The naturally occurring shield shaped molecule has a complex structure with a unique ring-closing metathesis reaction that forms the central triterpinoid skeleton.
The total synthesis of eupalinilide B was first achieved by John Walsh and coworkers in 1992.
This synthesis required 22 steps and took 16 hours to complete.
Later in 1996, David Evans and coworkers achieved a shorter and more efficient total synthesis of eupalinilide B in 8 steps, using a new strategy.
The synthesis utilized a sequential "Domino reaction" strategy and required only one day to complete.
In 2002, Ian Paterson and coworkers achieved a one-pot synthesis of eupalinilide B.
This methodology utilized a Pd/C-mediated alkyne-azide cycloaddition as a "one-pot" strategy to construct the entire framework of the eupalinilide B molecule in a single step.
In recent years, a number of different synthetic routes for eupalinilide B have been developed, each with its own advantages and challenges.
One such route is the Ullmann reaction-based synthesis that was reported in 2011 by Satoru Koike and coworkers.
This synthesis utilizes an Ullmann condensation between an aldehyde and a Grignard reagent, followed by a Pd/C-mediated hydrogenation to install the stereogenic centers in the molecule.
Another synthetic route was proposed by Tsuyoshi Kato and coworkers in 2012, which involves the construction of the triterpenoid skeleton of eupalinilide B through a sequence of Ring-closing metathesis reactions, followed by oxidative cleavage of the stereoisomeric diols to afford the macrolide ring.

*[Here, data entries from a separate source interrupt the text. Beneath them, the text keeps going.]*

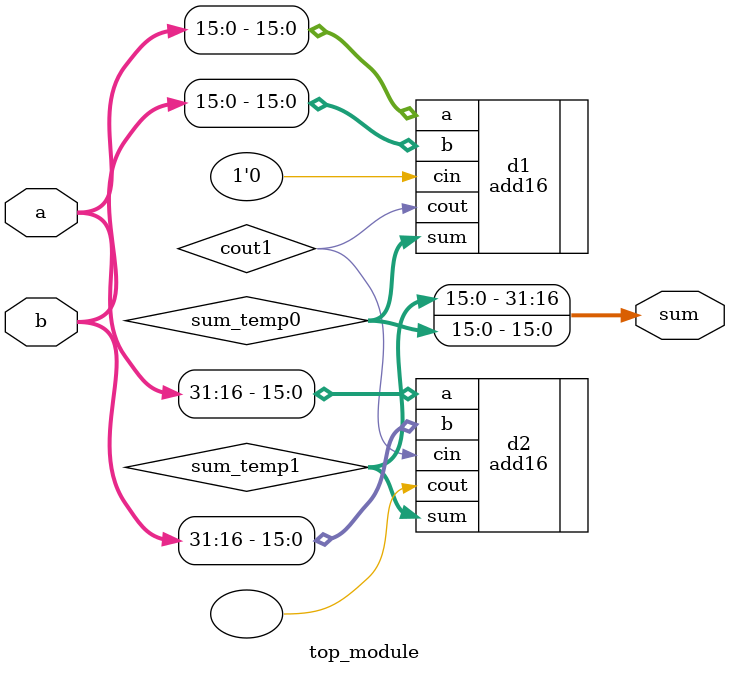
<source format=sv>
module top_module(
    input logic [31:0] a,
    input logic [31:0] b,
    output logic [31:0] sum
);

    wire logic [15:0] sum_temp0,sum_temp1;
    var logic cout1;
    add16 d1 (
        .a(a[15:0]),
        .b(b[15:0]),
        .cin(1'd0),
        .sum(sum_temp0),
        .cout(cout1)
    );
    
    add16 d2 (
        .a(a[31:16]),
        .b(b[31:16]),
        .cin(cout1),
        .sum(sum_temp1),
        .cout()
    );
    
    assign sum = {sum_temp1,sum_temp0} ;
endmodule

</source>
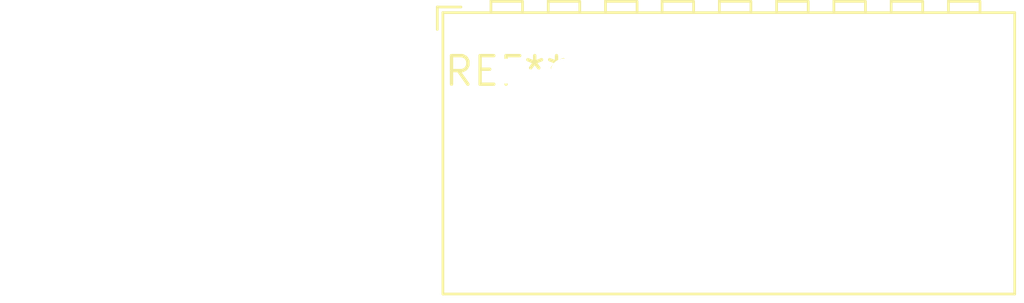
<source format=kicad_pcb>
(kicad_pcb (version 20240108) (generator pcbnew)

  (general
    (thickness 1.6)
  )

  (paper "A4")
  (layers
    (0 "F.Cu" signal)
    (31 "B.Cu" signal)
    (32 "B.Adhes" user "B.Adhesive")
    (33 "F.Adhes" user "F.Adhesive")
    (34 "B.Paste" user)
    (35 "F.Paste" user)
    (36 "B.SilkS" user "B.Silkscreen")
    (37 "F.SilkS" user "F.Silkscreen")
    (38 "B.Mask" user)
    (39 "F.Mask" user)
    (40 "Dwgs.User" user "User.Drawings")
    (41 "Cmts.User" user "User.Comments")
    (42 "Eco1.User" user "User.Eco1")
    (43 "Eco2.User" user "User.Eco2")
    (44 "Edge.Cuts" user)
    (45 "Margin" user)
    (46 "B.CrtYd" user "B.Courtyard")
    (47 "F.CrtYd" user "F.Courtyard")
    (48 "B.Fab" user)
    (49 "F.Fab" user)
    (50 "User.1" user)
    (51 "User.2" user)
    (52 "User.3" user)
    (53 "User.4" user)
    (54 "User.5" user)
    (55 "User.6" user)
    (56 "User.7" user)
    (57 "User.8" user)
    (58 "User.9" user)
  )

  (setup
    (pad_to_mask_clearance 0)
    (pcbplotparams
      (layerselection 0x00010fc_ffffffff)
      (plot_on_all_layers_selection 0x0000000_00000000)
      (disableapertmacros false)
      (usegerberextensions false)
      (usegerberattributes false)
      (usegerberadvancedattributes false)
      (creategerberjobfile false)
      (dashed_line_dash_ratio 12.000000)
      (dashed_line_gap_ratio 3.000000)
      (svgprecision 4)
      (plotframeref false)
      (viasonmask false)
      (mode 1)
      (useauxorigin false)
      (hpglpennumber 1)
      (hpglpenspeed 20)
      (hpglpendiameter 15.000000)
      (dxfpolygonmode false)
      (dxfimperialunits false)
      (dxfusepcbnewfont false)
      (psnegative false)
      (psa4output false)
      (plotreference false)
      (plotvalue false)
      (plotinvisibletext false)
      (sketchpadsonfab false)
      (subtractmaskfromsilk false)
      (outputformat 1)
      (mirror false)
      (drillshape 1)
      (scaleselection 1)
      (outputdirectory "")
    )
  )

  (net 0 "")

  (footprint "TerminalBlock_WAGO_233-509_2x09_P2.54mm" (layer "F.Cu") (at 0 0))

)

</source>
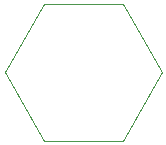
<source format=gbr>
%TF.GenerationSoftware,KiCad,Pcbnew,7.0.5*%
%TF.CreationDate,2023-06-07T10:21:27-06:00*%
%TF.ProjectId,ArmchairBarf,41726d63-6861-4697-9242-6172662e6b69,rev?*%
%TF.SameCoordinates,Original*%
%TF.FileFunction,Profile,NP*%
%FSLAX46Y46*%
G04 Gerber Fmt 4.6, Leading zero omitted, Abs format (unit mm)*
G04 Created by KiCad (PCBNEW 7.0.5) date 2023-06-07 10:21:27*
%MOMM*%
%LPD*%
G01*
G04 APERTURE LIST*
%TA.AperFunction,Profile*%
%ADD10C,0.100000*%
%TD*%
G04 APERTURE END LIST*
D10*
X159385000Y-101600000D02*
X156073641Y-107417544D01*
X149381495Y-107417544D01*
X146050000Y-101600000D01*
X149367469Y-95813765D01*
X156090135Y-95803700D01*
X159385000Y-101600000D01*
M02*

</source>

A recent synthesis of eupalinilide B was reported by Chen Chen and coworkers in 2018, which utilizes a modified version of the Evans synthesis.
This synthesis involves a two-step sequence, first forming an oxabicyclo[4.
3.
0]non-6-en-8-one precursor, followed by a Pd/C-mediated hydrogenation to install the stereogenic centers in the molecule.
In conclusion, the total synthesis of eupalinilide B has been a topic of active research in the chemical industry, and several different synthetic routes have been developed in recent years.
These syntheses have utilized a wide range of organic synthesis methods, such as Ullmann condensation, Ring-closing metathesis, oxidative cleavage, and hydrogenation.
The development of efficient and cost-effective synthetic routes for eupalinilide B will be important for its potential use as an antibiotic in the future.